* Brief: Each line of the listing below that includes "linejoin" must be copied.
[Given data Boundary: Start]
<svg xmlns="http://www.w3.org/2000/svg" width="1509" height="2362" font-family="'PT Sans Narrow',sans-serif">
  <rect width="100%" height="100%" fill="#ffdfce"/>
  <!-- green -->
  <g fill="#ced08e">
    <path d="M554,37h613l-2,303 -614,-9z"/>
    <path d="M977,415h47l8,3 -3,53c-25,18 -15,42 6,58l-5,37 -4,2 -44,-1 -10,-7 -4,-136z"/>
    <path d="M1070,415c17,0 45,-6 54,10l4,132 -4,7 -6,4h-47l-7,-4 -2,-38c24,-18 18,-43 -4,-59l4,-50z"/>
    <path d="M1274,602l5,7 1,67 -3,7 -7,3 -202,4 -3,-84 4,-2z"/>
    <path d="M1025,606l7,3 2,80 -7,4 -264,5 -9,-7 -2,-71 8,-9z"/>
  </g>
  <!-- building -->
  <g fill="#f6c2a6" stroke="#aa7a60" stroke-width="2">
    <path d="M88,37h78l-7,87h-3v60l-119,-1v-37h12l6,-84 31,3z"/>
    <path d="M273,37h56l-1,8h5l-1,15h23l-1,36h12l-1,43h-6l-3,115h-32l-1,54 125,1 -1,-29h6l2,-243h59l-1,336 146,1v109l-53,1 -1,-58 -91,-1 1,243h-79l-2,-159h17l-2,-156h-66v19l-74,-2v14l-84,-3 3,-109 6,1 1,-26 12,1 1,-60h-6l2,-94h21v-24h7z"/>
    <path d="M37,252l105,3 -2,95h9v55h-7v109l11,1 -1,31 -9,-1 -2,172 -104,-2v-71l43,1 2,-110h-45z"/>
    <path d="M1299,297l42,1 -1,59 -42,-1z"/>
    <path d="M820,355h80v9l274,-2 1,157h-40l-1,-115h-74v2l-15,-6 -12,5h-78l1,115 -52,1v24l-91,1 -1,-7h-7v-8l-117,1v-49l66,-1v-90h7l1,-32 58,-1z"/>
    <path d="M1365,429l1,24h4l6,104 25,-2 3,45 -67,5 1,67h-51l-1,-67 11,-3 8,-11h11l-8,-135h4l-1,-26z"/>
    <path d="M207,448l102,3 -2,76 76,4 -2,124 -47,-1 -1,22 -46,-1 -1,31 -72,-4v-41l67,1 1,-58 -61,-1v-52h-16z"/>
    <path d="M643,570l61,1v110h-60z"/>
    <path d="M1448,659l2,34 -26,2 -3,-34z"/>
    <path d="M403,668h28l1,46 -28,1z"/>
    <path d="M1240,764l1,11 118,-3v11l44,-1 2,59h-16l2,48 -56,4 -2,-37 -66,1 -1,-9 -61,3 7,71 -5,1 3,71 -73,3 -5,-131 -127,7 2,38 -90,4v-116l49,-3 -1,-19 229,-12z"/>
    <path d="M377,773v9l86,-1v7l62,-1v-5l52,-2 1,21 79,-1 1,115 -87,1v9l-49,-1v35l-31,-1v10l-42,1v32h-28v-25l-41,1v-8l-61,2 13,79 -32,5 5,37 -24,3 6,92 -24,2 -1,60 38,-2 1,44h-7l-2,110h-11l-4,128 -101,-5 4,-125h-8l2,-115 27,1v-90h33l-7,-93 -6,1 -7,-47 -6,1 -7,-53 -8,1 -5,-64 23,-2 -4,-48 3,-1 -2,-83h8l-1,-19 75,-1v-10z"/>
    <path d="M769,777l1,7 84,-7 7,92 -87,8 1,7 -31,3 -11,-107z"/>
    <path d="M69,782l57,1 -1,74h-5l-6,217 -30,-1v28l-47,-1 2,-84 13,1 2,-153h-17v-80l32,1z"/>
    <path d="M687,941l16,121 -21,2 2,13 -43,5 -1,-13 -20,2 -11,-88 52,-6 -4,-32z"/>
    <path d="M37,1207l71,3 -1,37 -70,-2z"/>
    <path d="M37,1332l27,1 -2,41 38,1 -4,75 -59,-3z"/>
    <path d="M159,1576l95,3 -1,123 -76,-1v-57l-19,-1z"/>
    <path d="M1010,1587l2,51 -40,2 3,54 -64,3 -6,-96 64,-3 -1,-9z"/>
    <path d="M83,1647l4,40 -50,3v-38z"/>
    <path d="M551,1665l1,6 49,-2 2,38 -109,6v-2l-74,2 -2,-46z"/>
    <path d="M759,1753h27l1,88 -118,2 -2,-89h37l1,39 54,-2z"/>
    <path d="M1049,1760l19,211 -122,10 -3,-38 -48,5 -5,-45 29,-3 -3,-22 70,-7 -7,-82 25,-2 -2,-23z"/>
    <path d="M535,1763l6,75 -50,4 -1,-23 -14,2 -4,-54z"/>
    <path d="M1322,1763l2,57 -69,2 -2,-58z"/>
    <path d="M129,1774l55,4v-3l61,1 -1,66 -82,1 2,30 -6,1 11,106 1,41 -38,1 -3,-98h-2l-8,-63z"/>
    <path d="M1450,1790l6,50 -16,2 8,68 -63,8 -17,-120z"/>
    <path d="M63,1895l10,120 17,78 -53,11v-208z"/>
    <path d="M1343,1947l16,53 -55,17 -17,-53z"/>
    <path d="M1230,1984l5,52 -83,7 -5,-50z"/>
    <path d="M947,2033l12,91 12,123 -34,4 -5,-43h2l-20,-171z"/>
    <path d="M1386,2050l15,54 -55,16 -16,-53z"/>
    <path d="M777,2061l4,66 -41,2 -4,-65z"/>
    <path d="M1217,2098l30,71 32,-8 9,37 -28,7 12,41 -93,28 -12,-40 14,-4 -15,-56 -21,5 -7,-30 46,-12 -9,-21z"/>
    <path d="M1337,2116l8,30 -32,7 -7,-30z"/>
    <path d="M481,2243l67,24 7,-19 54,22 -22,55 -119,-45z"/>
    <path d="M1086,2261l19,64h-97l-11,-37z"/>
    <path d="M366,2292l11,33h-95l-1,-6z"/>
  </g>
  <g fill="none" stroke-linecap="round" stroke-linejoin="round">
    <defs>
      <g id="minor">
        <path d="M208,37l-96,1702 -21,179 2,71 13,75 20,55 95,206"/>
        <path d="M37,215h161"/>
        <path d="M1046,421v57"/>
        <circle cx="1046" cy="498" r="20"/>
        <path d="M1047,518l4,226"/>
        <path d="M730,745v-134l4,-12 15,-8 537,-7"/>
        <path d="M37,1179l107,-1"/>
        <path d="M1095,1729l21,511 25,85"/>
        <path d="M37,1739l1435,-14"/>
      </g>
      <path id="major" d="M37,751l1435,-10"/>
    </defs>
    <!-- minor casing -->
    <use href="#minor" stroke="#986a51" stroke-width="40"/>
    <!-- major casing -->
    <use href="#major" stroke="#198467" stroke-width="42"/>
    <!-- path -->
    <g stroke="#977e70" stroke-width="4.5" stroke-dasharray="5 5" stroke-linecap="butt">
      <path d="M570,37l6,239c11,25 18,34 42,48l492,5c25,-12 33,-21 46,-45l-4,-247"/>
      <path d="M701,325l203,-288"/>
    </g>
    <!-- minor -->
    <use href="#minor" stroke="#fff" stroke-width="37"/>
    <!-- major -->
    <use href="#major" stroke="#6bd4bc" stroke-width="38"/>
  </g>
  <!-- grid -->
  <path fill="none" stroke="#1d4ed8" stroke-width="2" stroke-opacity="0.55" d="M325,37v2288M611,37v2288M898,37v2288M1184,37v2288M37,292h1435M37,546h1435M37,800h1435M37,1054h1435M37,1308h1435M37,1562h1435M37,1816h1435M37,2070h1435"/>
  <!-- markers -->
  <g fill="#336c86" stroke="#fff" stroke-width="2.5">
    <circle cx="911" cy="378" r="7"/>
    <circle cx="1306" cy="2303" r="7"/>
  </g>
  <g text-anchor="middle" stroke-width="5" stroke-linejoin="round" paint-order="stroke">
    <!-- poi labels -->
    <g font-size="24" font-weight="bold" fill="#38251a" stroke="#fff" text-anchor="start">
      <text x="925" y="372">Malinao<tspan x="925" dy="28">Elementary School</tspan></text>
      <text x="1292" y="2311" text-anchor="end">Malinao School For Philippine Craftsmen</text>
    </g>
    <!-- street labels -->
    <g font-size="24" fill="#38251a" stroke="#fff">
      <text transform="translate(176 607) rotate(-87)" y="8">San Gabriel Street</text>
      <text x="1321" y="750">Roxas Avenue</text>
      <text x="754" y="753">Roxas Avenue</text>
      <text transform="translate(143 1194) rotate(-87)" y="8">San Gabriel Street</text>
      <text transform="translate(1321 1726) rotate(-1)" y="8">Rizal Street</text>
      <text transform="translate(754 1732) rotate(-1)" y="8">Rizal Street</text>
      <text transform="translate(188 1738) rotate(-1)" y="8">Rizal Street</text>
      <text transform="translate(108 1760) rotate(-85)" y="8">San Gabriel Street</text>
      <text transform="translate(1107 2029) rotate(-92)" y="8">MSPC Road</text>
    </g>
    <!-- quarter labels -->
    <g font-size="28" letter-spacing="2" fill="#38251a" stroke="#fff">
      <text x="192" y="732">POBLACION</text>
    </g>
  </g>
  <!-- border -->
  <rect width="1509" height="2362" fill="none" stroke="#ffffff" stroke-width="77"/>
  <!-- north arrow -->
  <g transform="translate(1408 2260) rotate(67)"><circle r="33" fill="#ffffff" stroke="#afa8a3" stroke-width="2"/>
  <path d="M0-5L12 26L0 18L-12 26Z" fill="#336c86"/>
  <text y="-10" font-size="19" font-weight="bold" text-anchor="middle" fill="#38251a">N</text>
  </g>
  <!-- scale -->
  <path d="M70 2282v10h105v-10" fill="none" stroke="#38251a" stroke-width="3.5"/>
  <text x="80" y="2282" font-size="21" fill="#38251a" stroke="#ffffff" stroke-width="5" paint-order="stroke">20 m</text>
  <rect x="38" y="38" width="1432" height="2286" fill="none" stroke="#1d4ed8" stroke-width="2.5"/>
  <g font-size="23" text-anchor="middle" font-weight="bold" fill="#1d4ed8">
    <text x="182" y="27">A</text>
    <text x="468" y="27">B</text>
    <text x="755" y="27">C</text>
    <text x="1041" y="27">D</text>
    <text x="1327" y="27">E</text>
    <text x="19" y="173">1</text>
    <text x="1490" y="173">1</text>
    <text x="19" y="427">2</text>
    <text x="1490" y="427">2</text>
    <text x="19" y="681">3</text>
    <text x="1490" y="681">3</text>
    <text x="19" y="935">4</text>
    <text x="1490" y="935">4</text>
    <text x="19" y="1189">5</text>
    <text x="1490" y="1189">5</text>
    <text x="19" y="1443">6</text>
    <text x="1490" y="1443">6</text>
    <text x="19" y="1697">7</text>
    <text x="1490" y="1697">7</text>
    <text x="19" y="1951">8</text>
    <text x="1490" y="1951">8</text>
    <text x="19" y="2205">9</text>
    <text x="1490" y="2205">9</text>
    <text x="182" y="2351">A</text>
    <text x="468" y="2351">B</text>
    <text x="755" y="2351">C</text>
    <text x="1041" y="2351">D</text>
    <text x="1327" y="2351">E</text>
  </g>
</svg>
[Given data Boundary: End]
* Written reply:
  <g fill="none" stroke-linecap="round" stroke-linejoin="round">
  <g text-anchor="middle" stroke-width="5" stroke-linejoin="round" paint-order="stroke">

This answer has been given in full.